Built in 1887 around a garden, the property was initially the summer residence of the Maharaja of Cooch Behar and was later leased to British families such as the Pavion and the Oakley family.

In 1965, Kuldip Chand Oberoi of the Oberoi family of hoteliers bought the hotel with his entire life savings of INR 40,000 where his lessee, Nancy Oakley, was running it as a guest house. When Oakley departed for England in 1968, a sole proprietorship firm named "New Elgin Hotel" was established and registered, with Oberoi as its sole proprietor.

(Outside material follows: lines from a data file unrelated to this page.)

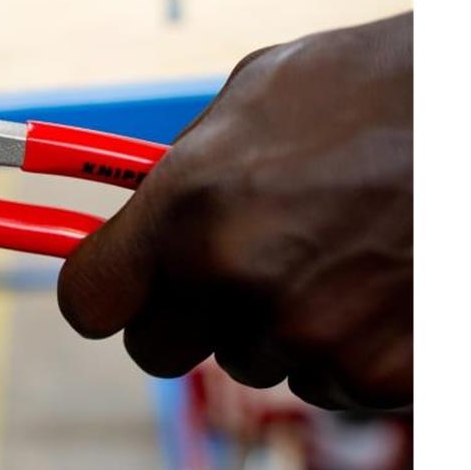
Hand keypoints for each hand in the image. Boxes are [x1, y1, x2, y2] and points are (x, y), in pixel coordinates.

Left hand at [58, 14, 412, 409]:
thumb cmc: (370, 89)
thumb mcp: (251, 100)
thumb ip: (181, 174)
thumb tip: (140, 223)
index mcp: (188, 209)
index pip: (90, 302)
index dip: (104, 294)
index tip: (119, 286)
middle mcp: (237, 281)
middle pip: (156, 350)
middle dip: (182, 315)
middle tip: (227, 271)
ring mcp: (312, 335)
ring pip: (249, 362)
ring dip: (271, 324)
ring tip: (329, 254)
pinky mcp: (381, 373)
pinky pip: (326, 380)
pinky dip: (342, 346)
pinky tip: (376, 284)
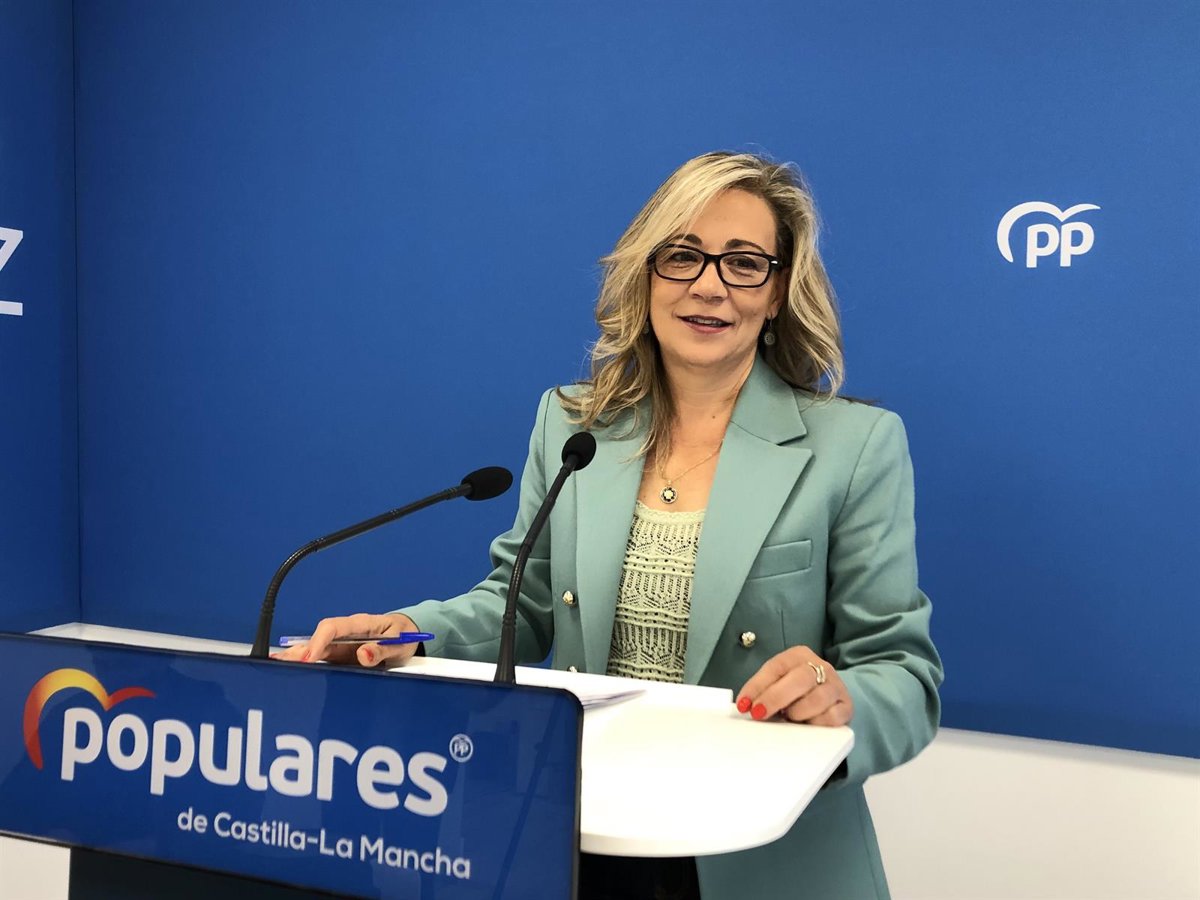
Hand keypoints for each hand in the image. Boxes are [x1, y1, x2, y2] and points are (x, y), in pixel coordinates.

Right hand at [271, 612, 421, 667]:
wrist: (406, 634)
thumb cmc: (403, 636)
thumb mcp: (400, 644)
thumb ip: (383, 650)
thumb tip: (363, 655)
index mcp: (361, 624)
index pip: (333, 627)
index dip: (318, 642)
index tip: (309, 658)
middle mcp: (346, 632)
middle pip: (318, 637)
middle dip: (301, 651)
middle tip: (283, 664)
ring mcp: (341, 644)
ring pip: (315, 647)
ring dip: (297, 657)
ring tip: (276, 668)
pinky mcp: (340, 655)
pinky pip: (320, 658)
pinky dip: (304, 664)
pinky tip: (288, 670)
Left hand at [735, 646, 853, 726]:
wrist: (829, 697)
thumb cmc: (796, 691)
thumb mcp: (778, 683)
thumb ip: (762, 690)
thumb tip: (746, 705)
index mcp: (799, 656)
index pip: (776, 667)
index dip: (758, 686)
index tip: (744, 704)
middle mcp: (821, 667)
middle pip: (800, 679)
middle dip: (775, 698)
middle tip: (759, 714)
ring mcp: (836, 686)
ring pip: (818, 698)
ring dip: (798, 712)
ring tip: (789, 717)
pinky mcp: (846, 707)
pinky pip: (832, 717)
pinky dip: (816, 723)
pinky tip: (807, 724)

In 1975, the sole proprietorship firm transitioned into a partnership firm, adopting the name "New Elgin Hotel" with three directors: Mr. Kuldip Chand Oberoi, his wife Mrs. Shanti Devi Oberoi, and his son Mr. Diamond Oberoi.

Subsequently, in 1995, the partnership firm "New Elgin Hotel" evolved into a private limited company, leading to the establishment of "Elgin Hotels Private Limited" with three directors: Mr. Diamond Oberoi, Mrs. Nimmi Oberoi, and Mr. Viraj Oberoi, a structure that remains unchanged to this day.

== Preservation efforts ==
The hotel, designed in the style of a royal manor house, has undergone extensive refurbishment to reclaim its former grandeur while preserving its rich history.

This includes the incorporation of etchings by Goray Douglas, lithographs by William Daniell, period Burma teak furniture, oak floorboards, paneling, and original fireplaces.

== Notable guests ==
This hotel has played host to dignitaries like the US Ambassador, the Crown Prince of Sikkim Palden Thondup Namgyal, French author Dominique Lapierre, British journalist and writer Mark Tully, ghazal singer Pankaj Udhas, and former Minister of External Affairs Jaswant Singh, and model-actor Milind Soman.